= George M. Wilson (philosopher) =

American philosopher

George M. Wilson (1942-August 22, 2024) was an American philosopher recognized for his contributions to philosophy and film studies. He held academic positions as a professor of philosophy at Johns Hopkins University and the University of California, Davis, and later served as a professor of philosophy and cinematic arts at the University of Southern California.

== Early life and education ==
Wilson was born and raised in Oregon. He studied at the University of Kansas, where he earned his AB in philosophy, and then completed his Ph.D. at Cornell University with a dissertation on the nature of natural numbers.

== Academic career ==
Wilson’s academic career spanned various fields, including the philosophy of language, theory of action, and Wittgenstein's philosophy.

Wilson's first book, The Intentionality of Human Action (1980), discussed intentional action and the knowledge individuals have of their own actions.

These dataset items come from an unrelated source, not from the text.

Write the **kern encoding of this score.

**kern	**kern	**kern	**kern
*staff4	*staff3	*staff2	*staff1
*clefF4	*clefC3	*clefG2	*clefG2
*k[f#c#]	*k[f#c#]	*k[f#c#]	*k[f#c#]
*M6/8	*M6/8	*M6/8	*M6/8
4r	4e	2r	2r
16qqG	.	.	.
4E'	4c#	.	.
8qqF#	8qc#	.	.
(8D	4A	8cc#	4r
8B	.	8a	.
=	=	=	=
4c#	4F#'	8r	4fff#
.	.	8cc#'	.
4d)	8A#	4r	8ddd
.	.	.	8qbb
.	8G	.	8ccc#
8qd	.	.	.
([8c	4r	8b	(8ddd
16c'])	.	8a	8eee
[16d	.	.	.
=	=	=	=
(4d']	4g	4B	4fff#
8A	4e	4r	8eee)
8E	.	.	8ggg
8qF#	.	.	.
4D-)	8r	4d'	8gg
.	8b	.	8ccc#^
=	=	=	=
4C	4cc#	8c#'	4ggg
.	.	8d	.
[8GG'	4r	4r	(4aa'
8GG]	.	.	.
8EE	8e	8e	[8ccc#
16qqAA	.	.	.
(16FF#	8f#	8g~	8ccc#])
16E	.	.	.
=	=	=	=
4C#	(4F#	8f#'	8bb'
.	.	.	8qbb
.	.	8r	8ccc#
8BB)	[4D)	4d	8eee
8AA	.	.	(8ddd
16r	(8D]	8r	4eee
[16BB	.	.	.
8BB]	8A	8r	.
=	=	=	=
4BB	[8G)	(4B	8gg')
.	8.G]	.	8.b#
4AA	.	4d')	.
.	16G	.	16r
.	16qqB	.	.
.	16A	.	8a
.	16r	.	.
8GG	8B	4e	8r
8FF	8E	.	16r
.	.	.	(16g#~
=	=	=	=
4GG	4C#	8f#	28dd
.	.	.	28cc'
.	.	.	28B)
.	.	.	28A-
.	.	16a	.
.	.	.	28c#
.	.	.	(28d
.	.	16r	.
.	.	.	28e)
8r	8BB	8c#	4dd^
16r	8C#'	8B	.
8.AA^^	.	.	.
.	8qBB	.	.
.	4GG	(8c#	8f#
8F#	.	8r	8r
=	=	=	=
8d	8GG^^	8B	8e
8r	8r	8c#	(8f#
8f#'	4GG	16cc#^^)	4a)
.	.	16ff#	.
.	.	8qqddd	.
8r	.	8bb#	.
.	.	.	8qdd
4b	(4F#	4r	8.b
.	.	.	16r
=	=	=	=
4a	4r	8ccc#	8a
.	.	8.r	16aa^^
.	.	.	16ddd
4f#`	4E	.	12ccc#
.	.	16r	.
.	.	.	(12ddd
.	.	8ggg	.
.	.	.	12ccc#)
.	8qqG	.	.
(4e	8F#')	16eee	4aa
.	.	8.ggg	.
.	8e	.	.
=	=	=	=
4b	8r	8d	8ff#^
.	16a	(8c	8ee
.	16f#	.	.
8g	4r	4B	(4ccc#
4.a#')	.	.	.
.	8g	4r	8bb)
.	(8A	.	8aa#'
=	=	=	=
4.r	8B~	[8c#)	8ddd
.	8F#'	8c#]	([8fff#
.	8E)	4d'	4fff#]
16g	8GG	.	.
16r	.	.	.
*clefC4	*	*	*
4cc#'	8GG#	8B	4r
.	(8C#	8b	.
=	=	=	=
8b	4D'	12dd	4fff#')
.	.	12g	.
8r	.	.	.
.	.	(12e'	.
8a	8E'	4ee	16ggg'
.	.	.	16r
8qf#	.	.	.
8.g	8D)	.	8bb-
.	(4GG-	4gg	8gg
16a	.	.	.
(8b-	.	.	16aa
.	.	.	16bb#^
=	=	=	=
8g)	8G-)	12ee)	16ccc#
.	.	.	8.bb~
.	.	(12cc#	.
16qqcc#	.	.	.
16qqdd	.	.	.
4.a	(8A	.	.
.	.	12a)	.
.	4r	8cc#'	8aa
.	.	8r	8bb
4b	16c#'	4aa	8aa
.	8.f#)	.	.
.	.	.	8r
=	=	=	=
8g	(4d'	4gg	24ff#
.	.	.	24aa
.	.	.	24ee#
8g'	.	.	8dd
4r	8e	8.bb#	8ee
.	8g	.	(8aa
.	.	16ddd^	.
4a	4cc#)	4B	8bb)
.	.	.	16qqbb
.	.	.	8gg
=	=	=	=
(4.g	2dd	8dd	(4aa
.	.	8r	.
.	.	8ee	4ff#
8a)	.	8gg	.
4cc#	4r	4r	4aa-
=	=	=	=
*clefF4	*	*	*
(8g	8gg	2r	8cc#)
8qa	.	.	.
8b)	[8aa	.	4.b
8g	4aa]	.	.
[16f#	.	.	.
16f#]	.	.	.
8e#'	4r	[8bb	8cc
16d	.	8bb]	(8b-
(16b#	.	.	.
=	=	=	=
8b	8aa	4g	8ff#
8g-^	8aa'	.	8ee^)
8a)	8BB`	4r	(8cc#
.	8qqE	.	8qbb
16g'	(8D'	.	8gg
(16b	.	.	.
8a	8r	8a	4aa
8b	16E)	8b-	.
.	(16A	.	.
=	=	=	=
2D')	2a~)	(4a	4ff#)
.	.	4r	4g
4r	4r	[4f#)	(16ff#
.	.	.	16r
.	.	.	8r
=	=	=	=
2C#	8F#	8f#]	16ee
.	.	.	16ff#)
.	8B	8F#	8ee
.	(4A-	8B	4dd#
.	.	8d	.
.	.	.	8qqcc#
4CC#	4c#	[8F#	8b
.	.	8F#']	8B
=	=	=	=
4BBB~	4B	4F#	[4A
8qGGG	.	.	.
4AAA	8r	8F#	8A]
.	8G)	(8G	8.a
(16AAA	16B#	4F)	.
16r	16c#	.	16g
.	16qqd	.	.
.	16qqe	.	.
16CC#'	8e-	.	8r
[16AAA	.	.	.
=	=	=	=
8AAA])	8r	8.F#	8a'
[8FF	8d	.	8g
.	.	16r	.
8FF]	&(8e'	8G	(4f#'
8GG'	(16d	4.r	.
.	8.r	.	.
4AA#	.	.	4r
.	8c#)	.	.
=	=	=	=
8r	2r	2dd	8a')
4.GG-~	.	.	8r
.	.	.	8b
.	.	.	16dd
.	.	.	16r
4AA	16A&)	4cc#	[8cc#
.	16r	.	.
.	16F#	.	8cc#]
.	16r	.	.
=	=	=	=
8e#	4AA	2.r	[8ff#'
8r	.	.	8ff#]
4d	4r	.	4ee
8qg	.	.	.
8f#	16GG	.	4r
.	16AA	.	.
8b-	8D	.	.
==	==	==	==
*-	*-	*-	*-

He also wrote on Saul Kripke, contributing to his interpretation of Wittgenstein, particularly concerning rule-following and meaning.

In the late 1970s, while teaching at Johns Hopkins, Wilson became interested in aesthetics and wrote influential articles on films by Hitchcock and Max Ophuls which applied philosophical scrutiny to close readings of the films and their narrative structure. Wilson's work focused on formal complexity and a curiosity about point of view and self-reflexivity in cinema.

His early work on film was eventually compiled in his book, Narration in Light: Studies in Cinematic Point of View (1986). His later publication, Seeing Fictions in Film: The Epistemology of Movies (2011), further developed his thoughts on the nature of cinema.

Wilson is particularly noted for his "Imagined Seeing Thesis" within the philosophy of film, which explores how viewers of fiction films perceive and interact with the narrative through imagined visual perspectives.

== Awards ==
- Fellow at the National Humanities Center, 1994-95
- Fellow at the Council for Humanities, Princeton University, April 2008

== Selected works ==
=== Books ===
- Wilson, George M. The Intentionality of Human Action. Stanford University Press, 1989. ISBN 0804715459.
- Wilson, George M. Narration in Light: Studies in Cinematic Point of View. Johns Hopkins University Press, 1986. ISBN 9780801837500.
- Wilson, George M. Seeing Fictions in Film: The Epistemology of Movies. Oxford University Press, 2011. ISBN 9780199594894.

=== Articles ===
- Wilson, George M. "Film, Perception, and Point of View." Modern Language Notes, vol. 91, no. 6, 1976, pp. 1026-43.
- Wilson, George M. "'You Only Live Once': The Doubled Feature." Sight and Sound, vol. 46, no. 4, 1977, pp. 221-26.
- Wilson, George M. "On Definite and Indefinite Descriptions." Philosophical Review, vol. 87, no. 1, 1978, pp. 48-76.
- Wilson, George M. "Max Ophuls' Letter from an Unknown Woman." Modern Language Notes, vol. 98, no. 5, 1983, pp. 1121-43.
- Wilson, George M. "Kripke's Wittgenstein and Semantic Realism." Philosophy and Phenomenological Research, vol. 58, no. 1, 1998, pp. 99-122.
- Wilson, George M. "Transparency and Twist in Narrative Fiction Film." Journal of Aesthetics and Art Criticism, vol. 64, no. 1, 2006, pp. 81-96.
- Wilson, George M. "Le Grand Imagier Steps Out: The Primitive Basis of Film Narration." Philosophical Topics, vol. 25, no. 1, 1997, pp. 295-318.